Search code examples
algorithmcrosswordlanguage-agnostic

Algorithm to generate a crossword


Given a list of words, how would you go about arranging them into a crossword grid?

It wouldn't have to be like a "proper" crossword puzzle which is symmetrical or anything like that: basically just output a starting position and direction for each word.


Solution

  • I came up with a solution which probably isn't the most efficient, but it works well enough. Basically:

    1. Sort all the words by length, descending.
    2. Take the first word and place it on the board.
    3. Take the next word.
    4. Search through all the words that are already on the board and see if there are any possible intersections (any common letters) with this word.
    5. If there is a possible location for this word, loop through all the words that are on the board and check to see if the new word interferes.
    6. If this word doesn't break the board, then place it there and go to step 3, otherwise, continue searching for a place (step 4).
    7. Continue this loop until all the words are either placed or unable to be placed.

    This makes a working, yet often quite poor crossword. There were a number of alterations I made to the basic recipe above to come up with a better result.

    • At the end of generating a crossword, give it a score based on how many of the words were placed (the more the better), how large the board is (the smaller the better), and the ratio between height and width (the closer to 1 the better).

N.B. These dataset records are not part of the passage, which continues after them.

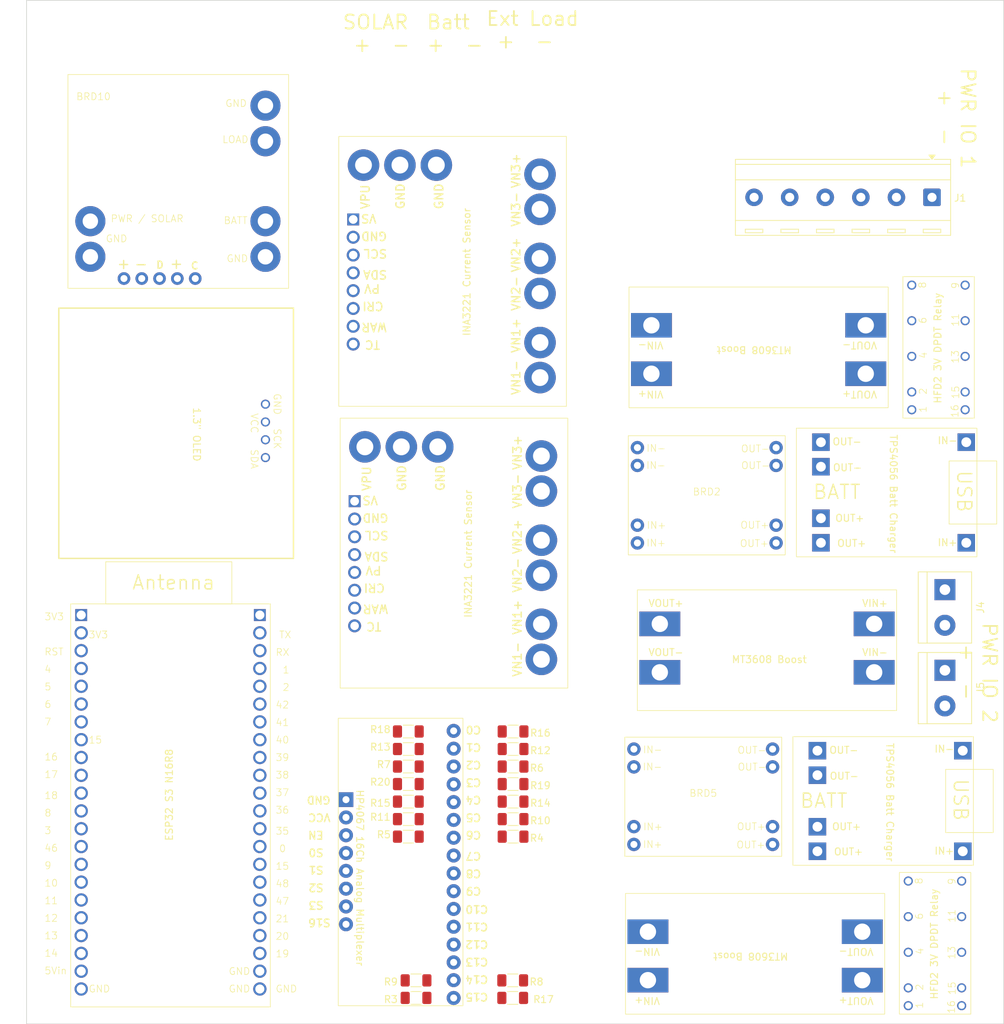
<source format=kicad_pcb>
(kicad_pcb
	(version 20241229)
	(generator "pcbnew")
	(generator_version "9.0")
	(general
		(thickness 1.6)
		(legacy_teardrops no)
	)
	(paper "A4")
	(layers
		(0 "F.Cu" signal)
		(4 "In1.Cu" signal)
		(6 "In2.Cu" signal)
		(2 "B.Cu" signal)
		(9 "F.Adhes" user "F.Adhesive")
		(11 "B.Adhes" user "B.Adhesive")
		(13 "F.Paste" user)
		(15 "B.Paste" user)
		(5 "F.SilkS" user "F.Silkscreen")
		(7 "B.SilkS" user "B.Silkscreen")
		(1 "F.Mask" user)
		(3 "B.Mask" user)
		(17 "Dwgs.User" user "User.Drawings")
		(19 "Cmts.User" user "User.Comments")
		(21 "Eco1.User" user "User.Eco1")
		(23 "Eco2.User" user "User.Eco2")
		(25 "Edge.Cuts" user)
		(27 "Margin" user)
		(31 "F.CrtYd" user "F.Courtyard")
		(29 "B.CrtYd" user "B.Courtyard")
		(35 "F.Fab" user)
		(33 "B.Fab" user)
		(39 "User.1" user)
		(41 "User.2" user)
		(43 "User.3" user)
		(45 "User.4" user)
		(47 "User.5" user)
		(49 "User.6" user)
		(51 "User.7" user)
		(53 "User.8" user)
		(55 "User.9" user)
	)
	(setup
		(stackup
			(layer "F.SilkS"
				(type "Top Silk Screen")
			)
			(layer "F.Paste"
				(type "Top Solder Paste")
			)
			(layer "F.Mask"
				(type "Top Solder Mask")
				(thickness 0.01)
			)
			(layer "F.Cu"
				(type "copper")
				(thickness 0.035)
			)
			(layer "dielectric 1"
				(type "prepreg")
				(thickness 0.1)
				(material "FR4")
				(epsilon_r 4.5)
				(loss_tangent 0.02)
			)
			(layer "In1.Cu"
				(type "copper")
				(thickness 0.035)
			)
			(layer "dielectric 2"
				(type "core")
				(thickness 1.24)
				(material "FR4")
				(epsilon_r 4.5)
				(loss_tangent 0.02)
			)
			(layer "In2.Cu"
				(type "copper")
				(thickness 0.035)
			)
			(layer "dielectric 3"
				(type "prepreg")
				(thickness 0.1)
				(material "FR4")
				(epsilon_r 4.5)
				(loss_tangent 0.02)
			)
			(layer "B.Cu"
				(type "copper")
				(thickness 0.035)
			)
			(layer "B.Mask"
				(type "Bottom Solder Mask")
				(thickness 0.01)
			)
			(layer "B.Paste"
				(type "Bottom Solder Paste")
			)
			(layer "B.SilkS"
				(type "Bottom Silk Screen")
			)
			(copper_finish "None")
			(dielectric_constraints no)
		)
		(pad_to_mask_clearance 0)
		(allow_soldermask_bridges_in_footprints no)
		(tenting front back)
		(pcbplotparams
			(layerselection 0x00000000_00000000_55555555_5755f5ff)
			(plot_on_all_layers_selection 0x00000000_00000000_00000000_00000000)
			(disableapertmacros no)
			(usegerberextensions no)
			(usegerberattributes yes)
			(usegerberadvancedattributes yes)
			(creategerberjobfile yes)
			(dashed_line_dash_ratio 12.000000)
			(dashed_line_gap_ratio 3.000000)
			(svgprecision 4)
			(plotframeref no)
			(mode 1)
			(useauxorigin no)
			(hpglpennumber 1)
			(hpglpenspeed 20)
			(hpglpendiameter 15.000000)
			(pdf_front_fp_property_popups yes)
			(pdf_back_fp_property_popups yes)
			(pdf_metadata yes)
			(pdf_single_document no)
			(dxfpolygonmode yes)
			(dxfimperialunits yes)
			(dxfusepcbnewfont yes)
			(psnegative no)
			(psa4output no)
			(plot_black_and_white yes)
			(sketchpadsonfab no)
			(plotpadnumbers no)
			(hidednponfab no)
			(sketchdnponfab yes)
			(crossoutdnponfab yes)
			(subtractmaskfromsilk no)
			(outputformat 1)
			(mirror no)
			(drillshape 1)
			(scaleselection 1)
			(outputdirectory "")
		)
	)
	(net 0 "")
	(net 1 "Net-(BRD1-OUT+-Pad1)")
	(net 2 "GND")
	(net 3 "Net-(BRD1-IN+)")
	(net 4 "Net-(BRD2-IN+-Pad3)")
	(net 5 "Net-(BRD3-VIN+)")
	(net 6 "Net-(BRD3-VOUT+)")
	(net 7 "Net-(BRD4-OUT+-Pad1)")
	(net 8 "Net-(BRD4-IN+)")
	(net 9 "Net-(BRD5-IN+-Pad3)")
	(net 10 "Net-(BRD6-VIN+)")
	(net 11 "Net-(BRD6-VOUT+)")
	(net 12 "/MultiAdd2")
	(net 13 "unconnected-(BRD7-C7-Pad9)")
	(net 14 "/MultiAdd1")
	(net 15 "unconnected-(BRD7-C12-Pad4)")
	(net 16 "unconnected-(BRD7-C8-Pad8)")
	(net 17 "/MultiEn")
	(net 18 "unconnected-(BRD7-C13-Pad3)")
	(net 19 "unconnected-(BRD7-C10-Pad6)")
	(net 20 "/AnaVoutMulti")
	(net 21 "/MultiAdd3")
	(net 22 "unconnected-(BRD7-C9-Pad7)")
	(net 23 "unconnected-(BRD7-C11-Pad5)")
	(net 24 "/MultiAdd0")
	(net 25 "unconnected-(BRD8-TC-Pad1)")
	(net 26 "/Battery+")
	(net 27 "unconnected-(BRD8-PV-Pad4)")
	(net 28 "/Current Meas & Solar/SDA")
	(net 29 "/Current Meas & Solar/SolarPanelHi")
	(net 30 "/Current Meas & Solar/ExtLoadHi")
	(net 31 "/Current Meas & Solar/SCL")
	(net 32 "unconnected-(BRD8-CRI-Pad3)")
	(net 33 "/SolarPanel+")
	(net 34 "/Current Meas & Solar/BattHi")
	(net 35 "unconnected-(BRD8-WAR-Pad2)")
	(net 36 "/ExtLoad+")
	(net 37 "unconnected-(BRD9-TC-Pad1)")
	(net 38 "/Conn2Lo")
	(net 39 "/Current Meas & Solar/InternalLoad")
	(net 40 "unconnected-(BRD9-PV-Pad4)")
	(net 41 "/Conn1Lo")
	(net 42 "unconnected-(BRD9-CRI-Pad3)")
	(net 43 "unconnected-(BRD9-WAR-Pad2)")
	(net 44 "unconnected-(BRD10-+-Pad7)")
	(net 45 "unconnected-(BRD10---Pad8)")
	(net 46 "unconnected-(BRD12-38-Pad32)")
	(net 47 "unconnected-(BRD12-16-Pad9)")
	(net 48 "/Conn1Reset")
	(net 49 "unconnected-(BRD12-TX-Pad24)")
	(net 50 "unconnected-(BRD12-36-Pad34)")
	(net 51 "unconnected-(BRD12-11-Pad17)")
	(net 52 "unconnected-(BRD12-37-Pad33)")
	(net 53 "unconnected-(BRD12-Pad35)")
	(net 54 "unconnected-(BRD12-RST-Pad3)")
	(net 55 "unconnected-(BRD12-2-Pad27)")
	(net 56 "unconnected-(BRD12-12-Pad18)")
	(net 57 "unconnected-(BRD12-14-Pad20)")
	(net 58 "unconnected-(BRD12-13-Pad19)")
	(net 59 "unconnected-(BRD12-18-Pad11)")
	(net 60 "unconnected-(BRD12-17-Pad10)")
	(net 61 "/Conn2Reset")
	(net 62 "unconnected-(BRD12-RX-Pad25)")
	(net 63 "unconnected-(BRD12-46-Pad14)")
	(net 64 "/Conn1Set")
	(net 65 "unconnected-(BRD12-Pad6)")
	(net 66 "unconnected-(BRD12-Pad5)")
	(net 67 "unconnected-(BRD12-19-Pad42)")
	(net 68 "unconnected-(BRD12-Pad7)")
	(net 69 "unconnected-(BRD12-3-Pad13)")
	(net 70 "/Conn2Set")
	(net 71 "unconnected-(BRD12-10-Pad16)")
	(net 72 "unconnected-(BRD12-Pad4)")
	(net 73 "unconnected-(BRD12-20-Pad41)")
	(net 74 "unconnected-(BRD12-15-Pad8)")
	(net 75 "/Conn1Hi")
	(net 76 "/Conn2Hi")
	(net 77 "3V3")
	(net 78 "Net-(BRD7-C14)")
	(net 79 "Net-(BRD7-C5)")
	(net 80 "Net-(BRD7-C6)")
	(net 81 "Net-(BRD7-C3)")
	(net 82 "Net-(BRD7-C15)")
	(net 83 "Net-(BRD7-C2)")
	(net 84 "Net-(BRD7-C0)")
	(net 85 "Net-(BRD7-C1)")
	(net 86 "Net-(BRD7-C4)")
	(net 87 "unconnected-(BRD10-C-Pad11)")
	(net 88 "unconnected-(BRD10-+-Pad10)")
	(net 89 "unconnected-(BRD10-D-Pad9)")
	(net 90 "/5V")
	(footprint "stimatofali:MP1584" (layer "F.Cu") (at 125 108))
	(footprint "Resistor_SMD:R_1206_3216Metric_Pad1.30x1.75mm_HandSolder" (layer "F.Cu") (at 97.348 151.690845 180))
	(footprint "stimatofali:TP4056 Battery Charger" (layer "F.Cu") (at 137.8 98.425))
	(footprint "Resistor_SMD:R_1206_3216Metric_Pad1.30x1.75mm_HandSolder" (layer "F.Cu") (at 97.348 141.690845 180))
	(footprint "stimatofali:HP4067 16Ch Analog Multiplexer" (layer "F.Cu") (at 90.198 180.800845 180))
	(footprint "stimatofali:TP4056 Battery Charger" (layer "F.Cu") (at 137.3 142.425))
	(footprint "Resistor_SMD:R_1206_3216Metric_Pad1.30x1.75mm_HandSolder" (layer "F.Cu") (at 83.498 179.690845 180))
	(footprint "Resistor_SMD:R_1206_3216Metric_Pad1.30x1.75mm_HandSolder" (layer "F.Cu") (at 97.348 154.190845 180))
	(footprint "Resistor_SMD:R_1206_3216Metric_Pad1.30x1.75mm_HandSolder" (layer "F.Cu") (at 97.348 156.690845 180))
	(footprint "Resistor_SMD:R_1206_3216Metric_Pad1.30x1.75mm_HandSolder" (layer "F.Cu") (at 82.398 146.690845 180))
	(footprint "TerminalBlock:TerminalBlock_bornier-2_P5.08mm" (layer "F.Cu") (at 159 121.46 -90))
	(footprint "Resistor_SMD:R_1206_3216Metric_Pad1.30x1.75mm_HandSolder" (layer "F.Cu") (at 82.398 144.190845 180))
	(footprint "stimatofali:MT3608 Boost" (layer "F.Cu") (at 150.9 95.51 180))
	(footprint "Resistor_SMD:R_1206_3216Metric_Pad1.30x1.75mm_HandSolder" (layer "F.Cu") (at 82.398 156.690845 180))
	(footprint "stimatofali:ESP32-S3-N16R8" (layer "F.Cu") (at 34.198 123.480845))
	(footprint "stimatofali:1.3OLED GME12864" (layer "F.Cu") (at 66 81.3 -90))
	(footprint "Resistor_SMD:R_1206_3216Metric_Pad1.30x1.75mm_HandSolder" (layer "F.Cu") (at 97.2975 177.190845 180))
	(footprint "Resistor_SMD:R_1206_3216Metric_Pad1.30x1.75mm_HandSolder" (layer "F.Cu") (at 82.398 154.190845 180))
	(footprint "TerminalBlock_RND:TerminalBlock_RND_205-00291_1x06_P5.08mm_Horizontal" (layer "F.Cu") (at 157.16 65.5 180))
	(footprint "Resistor_SMD:R_1206_3216Metric_Pad1.30x1.75mm_HandSolder" (layer "F.Cu") (at 83.498 177.190845 180))
	(footprint "stimatofali:MT3608 Boost" (layer "F.Cu") (at 115.1 121.49))
	(footprint "stimatofali:HFD2 DPDT Relay" (layer "F.Cu") (at 152.5 182 90))
	(footprint "stimatofali:MP1584" (layer "F.Cu") (at 124.5 151))
	(footprint "Resistor_SMD:R_1206_3216Metric_Pad1.30x1.75mm_HandSolder" (layer "F.Cu") (at 97.2975 179.690845 180))
	(footprint "stimatofali:INA3221 Current Sensor" (layer "F.Cu") (at 72.668 135.500845 90))
	(footprint "stimatofali:INA3221 Current Sensor" (layer "F.Cu") (at 72.468 95.310845 90))
	(footprint "Resistor_SMD:R_1206_3216Metric_Pad1.30x1.75mm_HandSolder" (layer "F.Cu") (at 97.348 144.190845 180))
	(footprint "stimatofali:MCP73871" (layer "F.Cu") (at 33.8 47.98))
	(footprint "Resistor_SMD:R_1206_3216Metric_Pad1.30x1.75mm_HandSolder" (layer "F.Cu") (at 82.398 149.190845 180))
	(footprint "Resistor_SMD:R_1206_3216Metric_Pad1.30x1.75mm_HandSolder" (layer "F.Cu") (at 97.348 146.690845 180))
	(footprint "Resistor_SMD:R_1206_3216Metric_Pad1.30x1.75mm_HandSolder"
		(layer "F.Cu")
		(uuid "dcc56528-4f83-4e9d-976d-4e8c0b21ce9f")
		(at 97.348 149.190845 180)
		(descr "Resistor SMD 1206 (3216 Metric), square (rectangular) end terminal, IPC-7351 nominal with elongated pad for handsoldering. (Body size source: IPC-SM-782 page 72, https://www.pcb-3d.com/wordpress/wp-content/uploads/ipc-sm-782a_amendment_1_and_2.pdf), generated with kicad-footprint-generator")
		(tags "resistor handsolder")
		(property "Reference" "R19"
			(at -3.9 -0.21 180)
			(layer "F.SilkS")
			(uuid "9e3be361-c2d6-4d94-95e4-c6e4914d3ae9")
			(effects
				(font
					(size 1 1)
					(thickness 0.15)
				)
			)
		)
		(property "Value" "100k"
			(at 0 1.83 180)
			(layer "F.Fab")
			(uuid "169d09a7-053b-4084-89f2-349d4d6e6966")
			(effects
				(font
					(size 1 1)
					(thickness 0.15)
				)
			)
		)
		(property "Datasheet" ""
			(at 0 0 180)
			(layer "F.Fab")
			(hide yes)
			(uuid "a7be6501-f198-4ca6-b3de-c2056a26b528")
			(effects
				(font
					(size 1.27 1.27)
					(thickness 0.15)
				)
			)
		)
		(property "Description" "Resistor"
			(at 0 0 180)
			(layer "F.Fab")
			(hide yes)
			(uuid "7d20a712-af9d-4519-8433-58592e3c8b31")
			(effects
				(font
					(size 1.27 1.27)
					(thickness 0.15)
				)
			)
		)
		(property ki_fp_filters "R_*")
		(path "/8da45e1d-c229-477a-aefc-61e1e4e016c0/fb05c596-4e99-4227-bed1-ed67a3803ac0")
		(sheetname "/Voltage Measurements/")
		(sheetfile "AnalogMulti.kicad_sch")
		(attr smd)
		(fp_line
			(start -0.727064 0.91)
			(end 0.727064 0.91)
			(stroke
				(width 0.12)
				(type solid)
			)
			(layer "F.SilkS")
			(uuid "ddbb9b21-0304-4be8-be65-a8011a0ada88")
		)
		(fp_line
			(start -0.727064 -0.91)
... [337372 chars truncated]
</source>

Generate a number of crosswords and then compare their scores and choose the best one.
      • Instead of running an arbitrary number of iterations, I've decided to create as many crosswords as possible in an arbitrary amount of time. If you only have a small word list, then you'll get dozens of possible crosswords in 5 seconds. A larger crossword might only be chosen from 5-6 possibilities.
    • When placing a new word, instead of placing it immediately upon finding an acceptable location, give that word location a score based on how much it increases the size of the grid and how many intersections there are (ideally you'd want each word to be crossed by 2-3 other words). Keep track of all the positions and their scores and then choose the best one.